ChatGPT 5.4 with extra high reasoning has worked really well for me, and I don't notice a huge difference with Opus 4.6 with high reasoning (those are the 2 models/thinking modes I've used the most in the last month or so).

And as a bonus: GPT is slow. I’m doing a lot of RE (IDA Pro + MCP), even when 5.4 gives a little bit better guesses (rarely, but happens) - it takes x2-x4 longer. So, it’s just easier to reiterate with Opus

Yeah, need some good RE benchmarks for the LLMs. :)

RE is very interesting problem. A lot more that SWE can be RE'd. I've found the LLMs are reluctant to assist, though you can workaround.

What is RE in this context?

Reverse engineering

I've been messing with using Claude, Codex, and Kimi even for reverse engineering at https://decomp.dev/ it's a ton of fun. Great because matching bytes is a scoring function that's easy for the models to understand and make progress on.

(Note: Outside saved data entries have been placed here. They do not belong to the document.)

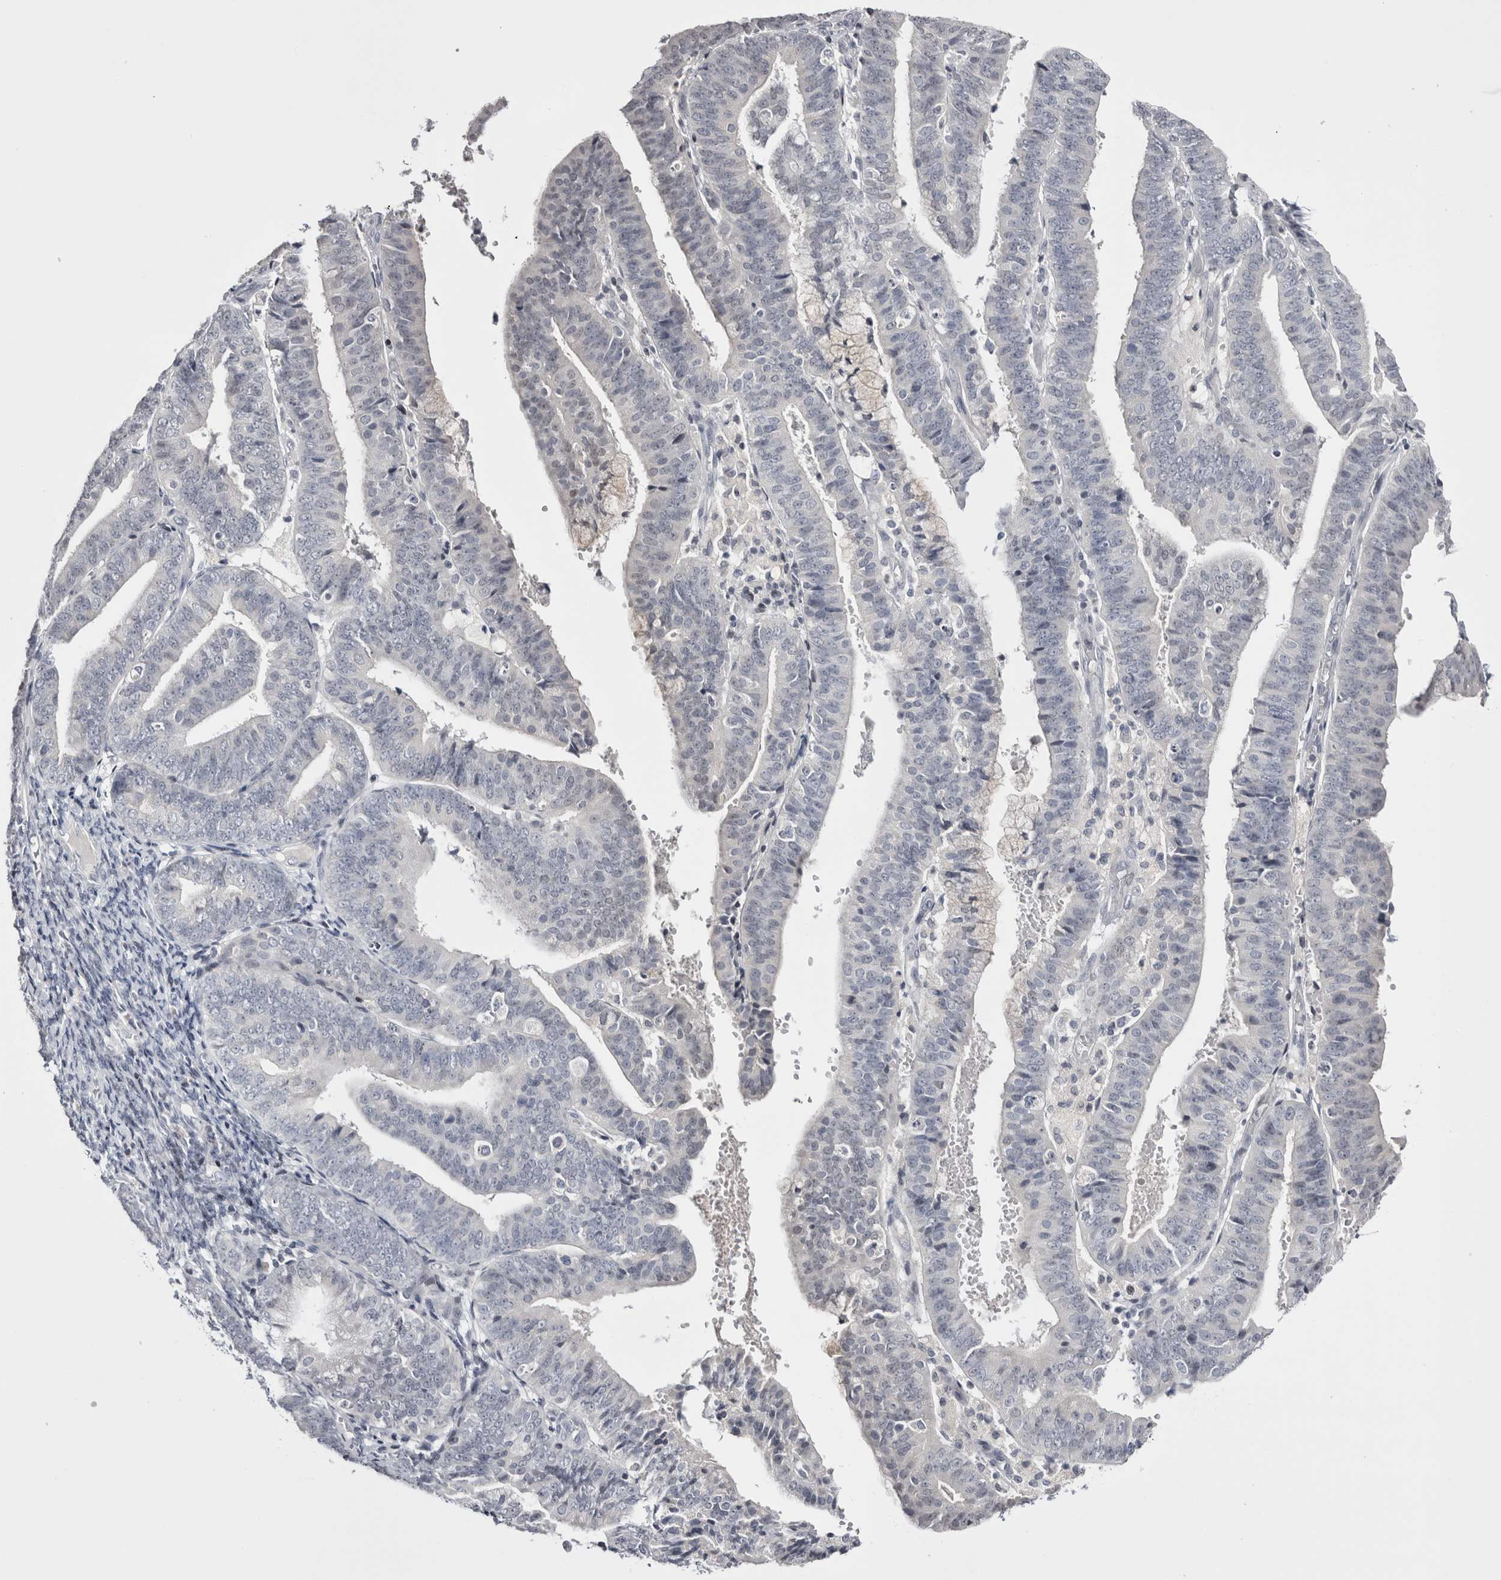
{"staining": {"intensity": "negative", "quantity": "none", "location": "none"}, "tissue": "endometrial cancer", "cell_type": "Tumor cells", "image_type": "cancer", "snomed": [{"axis": "morphology", "description": "Adenocarcinoma, NOS"}, {"axis": "topography", "description": "Endometrium"}], "caption": "IHC of adenocarcinoma (endometrial) exhibits no staining in tumor cells. Nuclei are stained in blue.", "gene": "FNDC8", "patient": {"sex": "female", "age": 63}}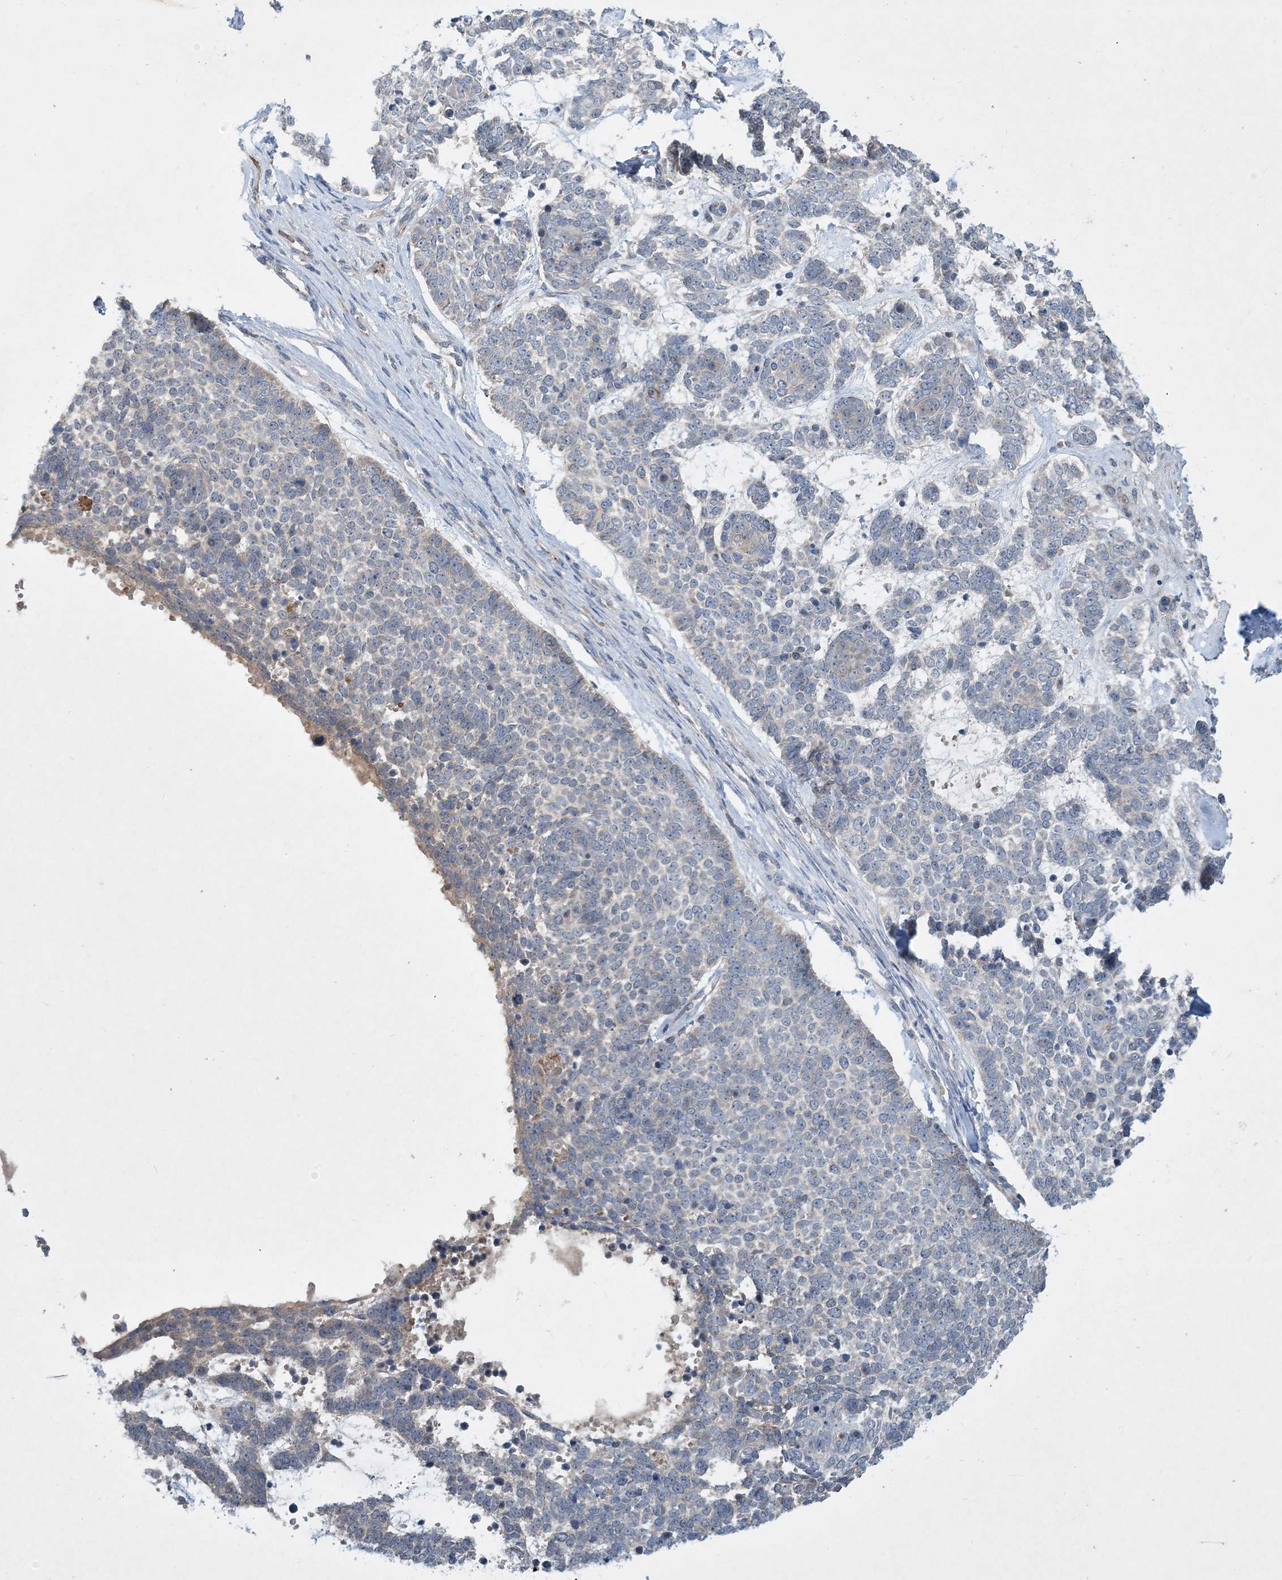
{"staining": {"intensity": "negative", "quantity": "none", "location": "none"}, "tissue": "skin cancer", "cell_type": "Tumor cells", "image_type": "cancer", "snomed": [{"axis": "morphology", "description": "Basal cell carcinoma"}, {"axis": "topography", "description": "Skin"}], "caption": "Human skin cancer stained for a protein using IHC shows no positivity in tumor cells.", "gene": "TINAG", "patient": {"sex": "female", "age": 81}}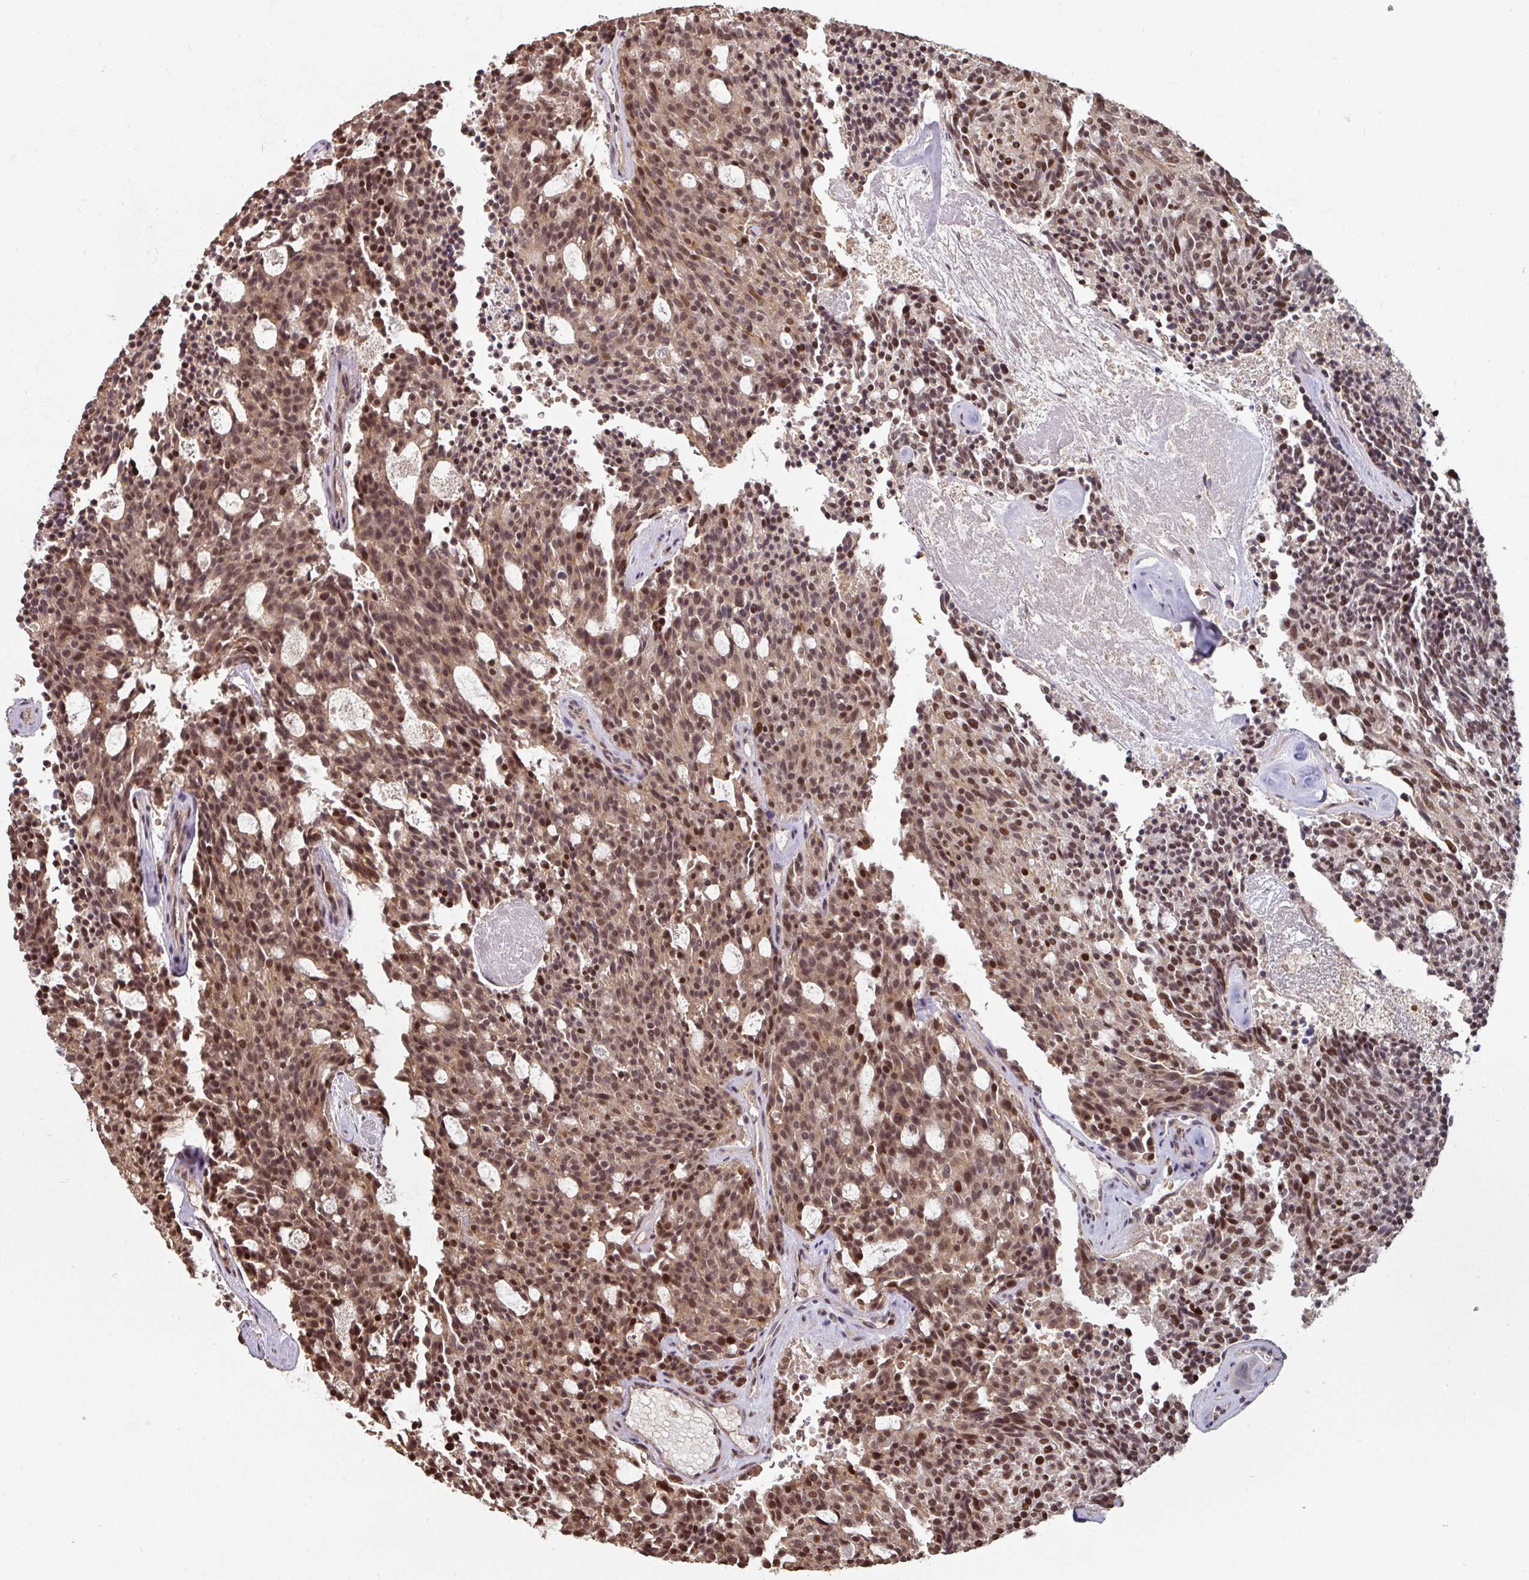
{"staining": {"intensity": "strong", "quantity": ">75%", "location": "cytoplasmic/membranous,nuclear"}, "tissue": "carcinoid", "cell_type": "Tumor cells", "image_type": "cancer", "snomed": [{"axis": "morphology", "description": "Carcinoid, malignant, NOS"}, {"axis": "topography", "description": "Pancreas"}], "caption": "Immunohistochemistry of human carcinoid exhibits high levels of strong cytoplasmic/membranous and nuclear expression in approximately >75% of tumor cells.", "gene": "POLD1", "patient": {"sex": "female", "age": 54}}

I want to get into RE with AI. Which model you liking the most?

Mind sharing the use cases you're using IDA via MCP for?

This. People drastically underestimate how much more useful a lightning fast slightly dumb model is compared to a super smart but mega slow model is. Sure, u may need to bust out the beef now and then. However, the overwhelming majority of work the fast stupid model is a better fit.

Yes, it's becoming clear that OpenAI kinda sucks at alignment. GPT-5 can pass all the benchmarks but it just doesn't "feel good" like Claude or Gemini.

An alternative but similar formulation of that statement is that Anthropic has spent more training effort in getting the model to “feel good” rather than being correct on verifiable tasks. Which more or less tracks with my experience of using the model.

Alignment is a subspace of capability. Feeling good is nice, but it's also a manifestation of the level that the model can predict what I do and don't want it to do. The more accurately it can predict my intentions without me having to spell them out explicitly in the prompt, the more helpful it is.

GPT-5 is good at benchmarks, but benchmarks are more forgiving of a misaligned model. Many real world tasks often don't require strong reasoning abilities or high intelligence, so much as the ability to understand what the task is with a minimal prompt.

Not every shop assistant needs a physics degree, and not every physics professor is necessarily qualified to be a shop assistant. A person, or LLM, can be very smart while at the same time very bad at understanding people.

For example, if GPT-5 takes my code and rearranges something for no reason, that's not going to affect its benchmarks because the code will still produce the same answers. But now I have to spend more time reviewing its output to make sure it hasn't done that. The more time I have to spend post-processing its output, the lower its capabilities are since the measurement of capability on real world tasks is often the amount of time saved.

Whenever I come back to ChatGPT after using Claude or Gemini for an extended period, I’m really struck by the “AI-ness.” All the verbal tics and, truly, sloppishness, have been trained away by the other, more human-feeling models at this point.

GPT was clearly changed after its sycophantic models lead to the lawsuits.

It still has a very ... plastic feeling. The way it writes feels cheap somehow. I don't know why, but Claude seems much more natural to me. I enjoy reading its writing a lot more.

That said, I'll often throw a prompt into both claude and chatgpt and read both answers. GPT is frequently smarter.

GPT is more accurate. But Claude has this way of association between things that seems smarter and more human to me.

This has been my experience. With very very rigid constraints it does ok, but without them it will optimize expediency and getting it done at the expense of integrating with the broader system.

My favorite example of this from last night:

Me: Let's figure out how to clone our company Wordpress theme in Hugo. Here're some tools you can use, here's a way to compare screenshots, iterate until 0% difference.

Codex: Okay Boss! I did the thing! I couldn't get the CSS to match so I just took PNGs of the original site and put them in place! Matches 100%!